Data shown below:

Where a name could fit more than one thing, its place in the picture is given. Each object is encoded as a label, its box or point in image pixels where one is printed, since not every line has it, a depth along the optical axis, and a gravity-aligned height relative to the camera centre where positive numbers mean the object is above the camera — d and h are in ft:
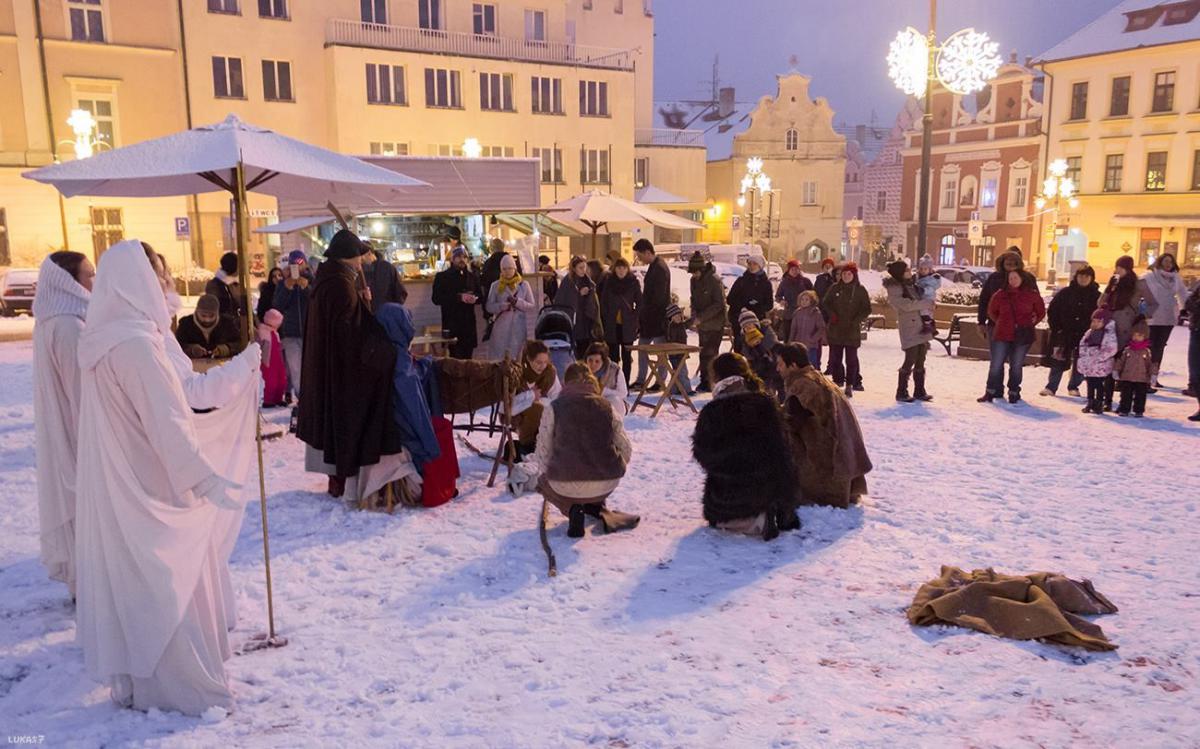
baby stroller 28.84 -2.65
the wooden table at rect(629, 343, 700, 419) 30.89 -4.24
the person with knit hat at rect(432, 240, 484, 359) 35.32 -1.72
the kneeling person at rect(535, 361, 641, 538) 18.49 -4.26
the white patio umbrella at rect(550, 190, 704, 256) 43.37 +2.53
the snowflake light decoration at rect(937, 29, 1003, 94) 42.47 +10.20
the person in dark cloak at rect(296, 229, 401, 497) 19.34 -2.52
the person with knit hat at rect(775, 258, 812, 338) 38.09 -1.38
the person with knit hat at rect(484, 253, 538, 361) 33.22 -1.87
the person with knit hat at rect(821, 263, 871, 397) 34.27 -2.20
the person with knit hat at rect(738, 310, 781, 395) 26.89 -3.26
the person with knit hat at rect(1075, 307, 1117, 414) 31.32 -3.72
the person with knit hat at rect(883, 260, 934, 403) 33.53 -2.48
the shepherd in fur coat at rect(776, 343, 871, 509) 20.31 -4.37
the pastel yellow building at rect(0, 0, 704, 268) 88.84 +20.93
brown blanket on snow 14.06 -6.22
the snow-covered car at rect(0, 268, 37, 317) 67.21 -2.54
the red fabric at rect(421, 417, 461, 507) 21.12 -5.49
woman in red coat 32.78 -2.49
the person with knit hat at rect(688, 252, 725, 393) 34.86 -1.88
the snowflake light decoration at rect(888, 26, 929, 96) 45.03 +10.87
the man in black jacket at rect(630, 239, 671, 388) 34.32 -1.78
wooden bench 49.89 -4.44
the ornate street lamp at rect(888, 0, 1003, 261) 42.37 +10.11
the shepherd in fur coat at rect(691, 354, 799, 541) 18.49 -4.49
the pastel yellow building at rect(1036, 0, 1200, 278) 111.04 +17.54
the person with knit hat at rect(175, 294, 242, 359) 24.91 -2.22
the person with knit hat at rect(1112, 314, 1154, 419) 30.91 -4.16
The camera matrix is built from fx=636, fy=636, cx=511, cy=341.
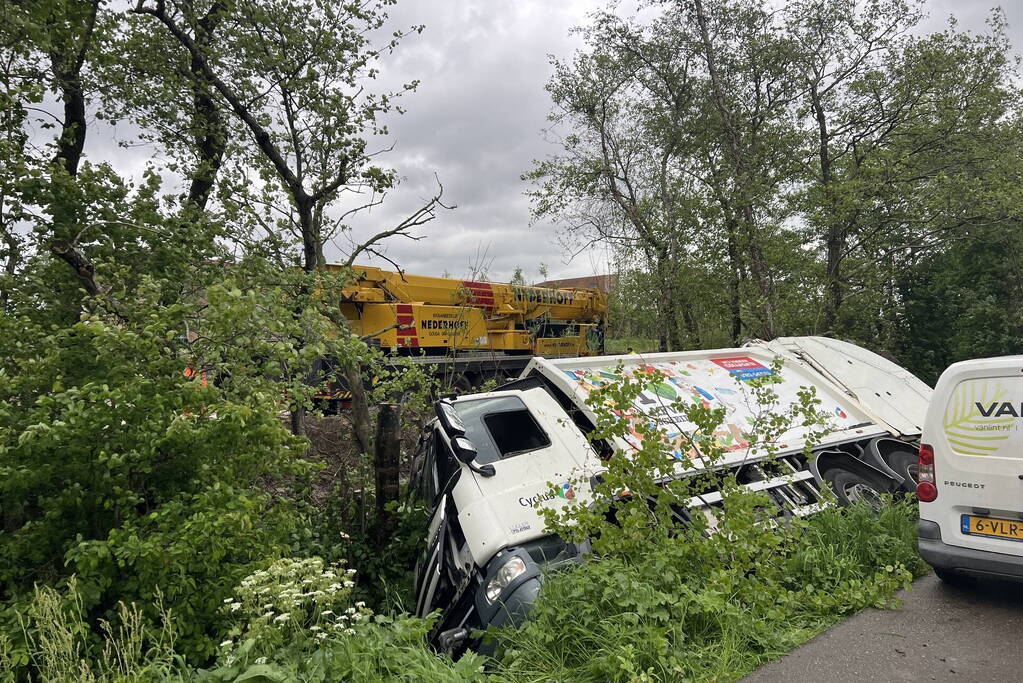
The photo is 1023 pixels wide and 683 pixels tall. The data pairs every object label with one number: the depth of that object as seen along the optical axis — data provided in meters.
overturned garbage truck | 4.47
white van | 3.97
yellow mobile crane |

End of Data shown.

## Task goal
Repeat exactly the lines from the one containing "the person with knit hat at rect(1112, 314, 1154, 419)" to the last line of the data above, both included, and write no pictures into the copy.

## Expected answer
the person with knit hat at rect(1112, 314, 1154, 419) 30.91 -4.16
The camera matrix is built from fx=636, fy=636, cx=511, cy=341.
The photo is 1023 pixels wide and 683 pixels tall. The data pairs every object label with one number: the depth of that object as seen along the optical axis — data provided in meters.
overturned garbage truck | 4.47
white van | 3.97
yellow mobile crane |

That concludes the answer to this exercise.